▸ Source passage:
____________
9th Lieutenant Governor of Utah
- Incumbent
- Assumed office January 4, 2021
- Governor: Spencer Cox
- Preceded by: Spencer Cox

Member of the Utah State Senate from the 7th district
- In office January 1, 2013 – January 1, 2021
- Preceded by: Ross I. Romero
- Succeeded by: Mike McKell

Personal details
- Born: Deidre Marie Ellingford September 4, 1974 (age 51) Netherlands
- Party: Republican
- Spouse: Gabe Henderson
- Children: 5
- Education: Brigham Young University

= Deidre Henderson =

American politician (born 1974)

Deidre Marie Henderson (born September 4, 1974) is an American politician serving as the ninth lieutenant governor of Utah since January 4, 2021. From 2013 to 2021, she served as a member of the Utah State Senate for District 7, which is based in Spanish Fork, Utah.

==Early life==
Deidre Marie Ellingford was born on September 4, 1974 in the Netherlands into a military family and spent her early childhood there before moving to the United States. She is the daughter of Craig Ellingford and Cathryn Harward; her parents later divorced, and her mother married Rodney Hulse. The family eventually settled in Taylorsville, Utah, where she grew up and graduated from high school. Following her graduation, she attended Brigham Young University, but left after getting married after her freshman year in 1994 and starting a family.

== Career ==
Before joining the Utah State Senate, Henderson worked as a business consultant and was involved in U.S. Congressman Jason Chaffetz's 2008 campaign.

Henderson started her political career working for the Jason Chaffetz election campaign. In 2012, Henderson was selected from two candidates by the Republican convention and ran unopposed for the State Senate in the November 6, 2012 general election, winning with 27,257 votes. This district formerly consisted of the East Bench of the Salt Lake Valley and was held by Democratic Senator Ross I. Romero, who retired from the Senate in 2012. The Utah State Legislature's 2012 redistricting plan moved District 7 from the Salt Lake Valley to the southern portion of Utah County.

Henderson was sworn into office in January 2013. In 2016, she was re-elected, defeating her Democratic opponent, Andrew Apsley, with 83.65% of the vote to Apsley's 16.35%.

In the Senate, Henderson served on the Committee on Rule. Revenue and Taxation, Education, Business, Labor, and Economic Development Appropriations, and Higher Education Appropriations.
____________
Scene geometry reasoning data:

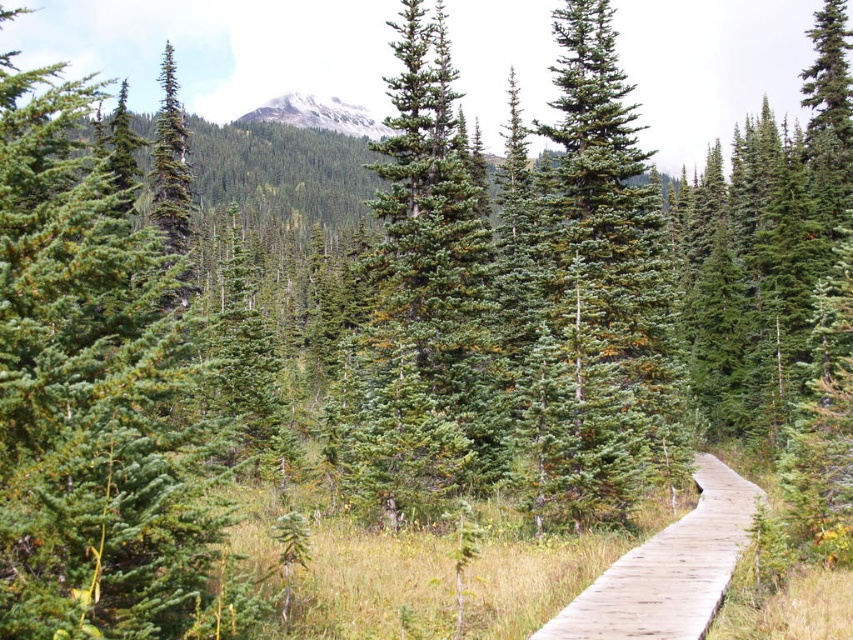
Question: Is green needle-like at left further to the viewer compared to snowy granite mountain at upper center?

Choices:
 (A) no
 (B) yes

Answer: (A)

Question: Which of the following is the closest to the observer?

Choices:
 (A) snowy granite mountain at upper center
 (B) green matte tree at center
 (C) wooden boardwalk at center-right

Answer: (C)

Question: Can you confirm if green needle-like at left is smaller than wooden boardwalk at center-right?

Choices:
 (A) yes
 (B) no

Answer: (B)

Question: Among these objects, which one is farthest from the camera?

Choices:
 (A) green needle-like at center
 (B) green matte tree at center

Answer: (B)

Question: Does green matte tree at center have a larger size compared to snowy granite mountain at upper center?

Choices:
 (A) yes
 (B) no

Answer: (B)

Question: Among these points, which one is nearest to the camera?

Choices:
 (A) (631, 113)
 (B) (312, 124)
 (C) (381, 310)

Answer: (C)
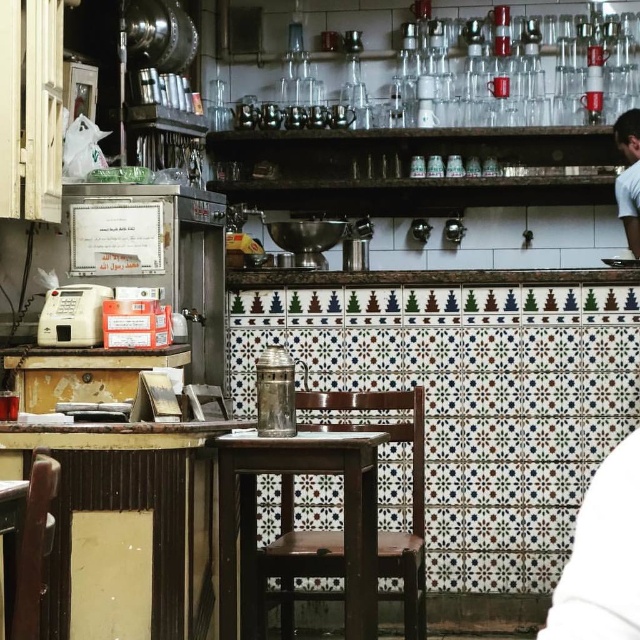
Question: Is wooden bar stool at center thinner than white fabric at lower right?

Choices:
 (A) yes
 (B) no

Answer: (B)

Question: Which of the following is the farthest from the observer?

Choices:
 (A) white fabric at lower right
 (B) wooden bar stool at center
 (C) white fabric shirt at upper right

Answer: (C)

Question: Which point is closer to the camera?

Choices:
 (A) (358, 572)
 (B) (611, 624)
 (C) (628, 230)

Answer: (B)

Question: Which point is closer to the camera?

Choices:
 (A) white fabric shirt at upper right
 (B) white fabric at lower right

Answer: (B)

Question: Does wooden bar stool at center have a lesser width compared to white fabric at lower right?

Choices:
 (A) yes
 (B) no

Answer: (B)

Question: Observing the image, what is the correct spatial positioning of wooden bar stool at center in reference to white fabric shirt at upper right?

Choices:
 (A) right
 (B) left

Answer: (B)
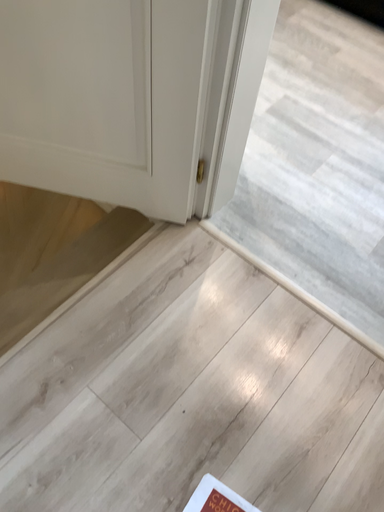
____________
▸ Task instructions:
Please summarize the Deidre Henderson biography in two sentences.

▸ Your response:
Deidre Henderson, born Deidre Marie Ellingford on September 4, 1974, in the Netherlands, grew up in Taylorsville, Utah, and attended Brigham Young University before leaving after her freshman year to marry and start a family. A Republican who worked on Jason Chaffetz's 2008 campaign, she represented District 7 in the Utah State Senate from 2013 to 2021 and has served as Utah's ninth lieutenant governor since January 4, 2021.